Back with Bells On, This Time for Women
During the Renaissance, the absence of truffles from the tables of the mighty would have been an inadmissible embarrassment, and their chefs were under relentless pressure to present them with ingenuity and élan. The custom of the truffle tribute arose. In 1502, the nobles of the Marchigian region of Aquamagna made a gift of stupendous black truffles to Lucrezia Borgia, the daughter of Pope Alexander VI. The redoubtable Lucrezia, for whose golden tresses long curly pastas were named, was very well pleased indeed, and lost no time incorporating the truffles into her beauty routine – history does not say exactly how.
But it was Catherine de Medici who outdid all other comers in securing the hold of the truffle on the European imagination. The late-born daughter of Lorenzo the Magnificent, Catherine was the child bride of Henry II of France. Forsaking Florence for grim cold Paris could not have delighted the 13-year old royal girl, and she brought with her cooks, and forks, and artichokes, and truffles and high heels, thinking to subdue the gaucheries of the French. That would become the gayest achievement of Catherine, who for lack of love grew into a dour and grasping queen, not averse to poisoning her political rivals. By the time she died in 1589, however, the French court was used to the sight of ladies of high birth openly eating love foods such as artichokes and truffles. This was unexampled in the Florence of her distant youth, so full of gorgeous perks for men only. It is worth remembering that until Catherine de Medici became Queen of France, aphrodisiacs were the prerogative of men, at least officially. The truffle tribute received by Lucrezia Borgia would not have been intended for her to eat – as perhaps she did not – but to serve to male guests to good effect.
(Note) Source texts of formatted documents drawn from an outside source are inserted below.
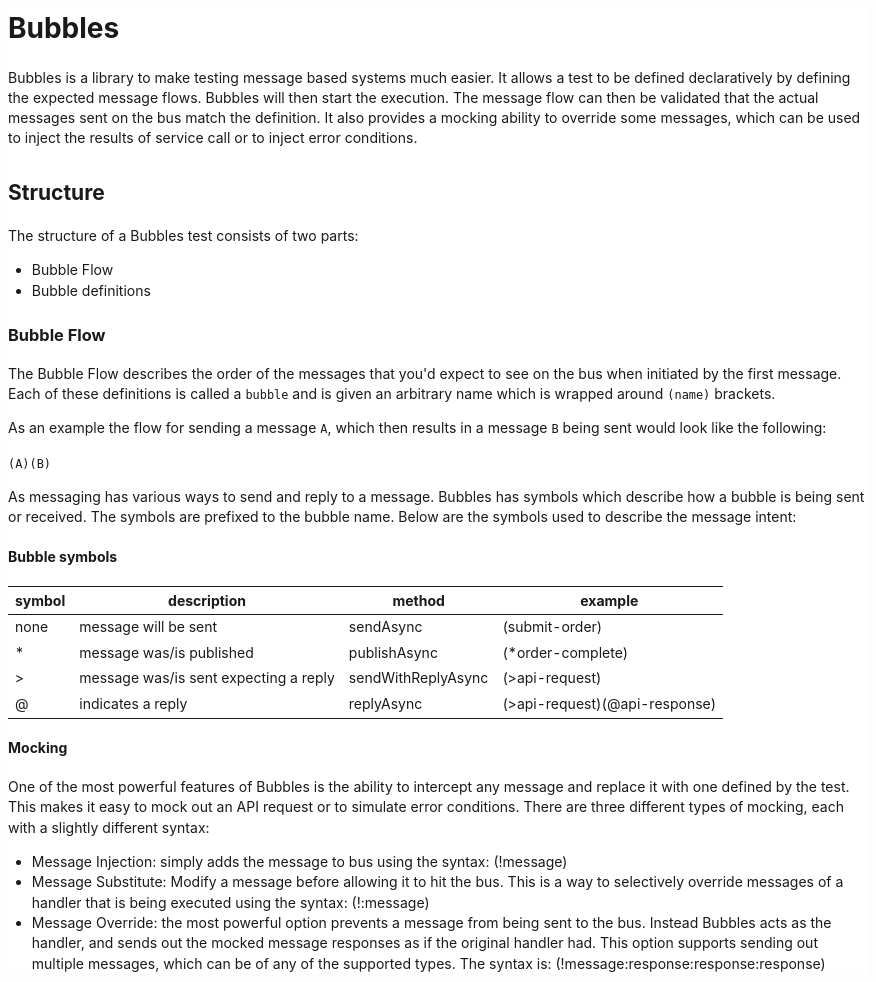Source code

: # Bubbles
Bubbles is a library to make testing message based systems much easier. It allows a test to be defined declaratively by defining the expected message flows. Bubbles will then start the execution. The message flow can then be validated that the actual messages sent on the bus match the definition. It also provides a mocking ability to override some messages, which can be used to inject the results of service call or to inject error conditions.

## Structure
The structure of a Bubbles test consists of two parts:
* Bubble Flow
* Bubble definitions

### Bubble Flow
The Bubble Flow describes the order of the messages that you'd expect to see on the bus when initiated by the first message. Each of these definitions is called a `bubble` and is given an arbitrary name which is wrapped around `(name)` brackets.

As an example the flow for sending a message `A`, which then results in a message `B` being sent would look like the following:

```
(A)(B)
```

As messaging has various ways to send and reply to a message. Bubbles has symbols which describe how a bubble is being sent or received. The symbols are prefixed to the bubble name. Below are the symbols used to describe the message intent:

#### Bubble symbols
| symbol |              description              |       method       |            example            |
| -      | -                                     | -                  | -                             |
| none   | message will be sent                  | sendAsync          | (submit-order)                |
| *      | message was/is published              | publishAsync       | (*order-complete)             |
| >      | message was/is sent expecting a reply | sendWithReplyAsync | (>api-request)                |
| @      | indicates a reply                     | replyAsync         | (>api-request)(@api-response) |

#### Mocking
One of the most powerful features of Bubbles is the ability to intercept any message and replace it with one defined by the test. This makes it easy to mock out an API request or to simulate error conditions. There are three different types of mocking, each with a slightly different syntax:

* Message Injection: simply adds the message to bus using the syntax:
(!message)
* Message Substitute: Modify a message before allowing it to hit the bus. This is a way to selectively override messages of a handler that is being executed using the syntax:
(!:message)
* Message Override: the most powerful option prevents a message from being sent to the bus. Instead Bubbles acts as the handler, and sends out the mocked message responses as if the original handler had. This option supports sending out multiple messages, which can be of any of the supported types. The syntax is:
(!message:response:response:response)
A century and a half later, things had become ever so much more relaxed. Madame de Pompadour chatted freely with her maid about amatory matters. Hoping to hold onto the affections of the king, Louis XV, she lived for days at a time on an aphrodisiac regime of vanilla and celery and truffles. “My dearest,” she confided to her maid, “the fact is I am very cold by nature. I thought I might warm myself up, if I went on a diet to heat the blood, and now I’m taking this elixir which does seem to be doing me good.”
Sipping at truffle juice, Pompadour had no call to give the king heirs; when, one evening, she and Louis XV sat down to a dinner of truffled ram’s testicles, they were unbothered by thoughts of the succession.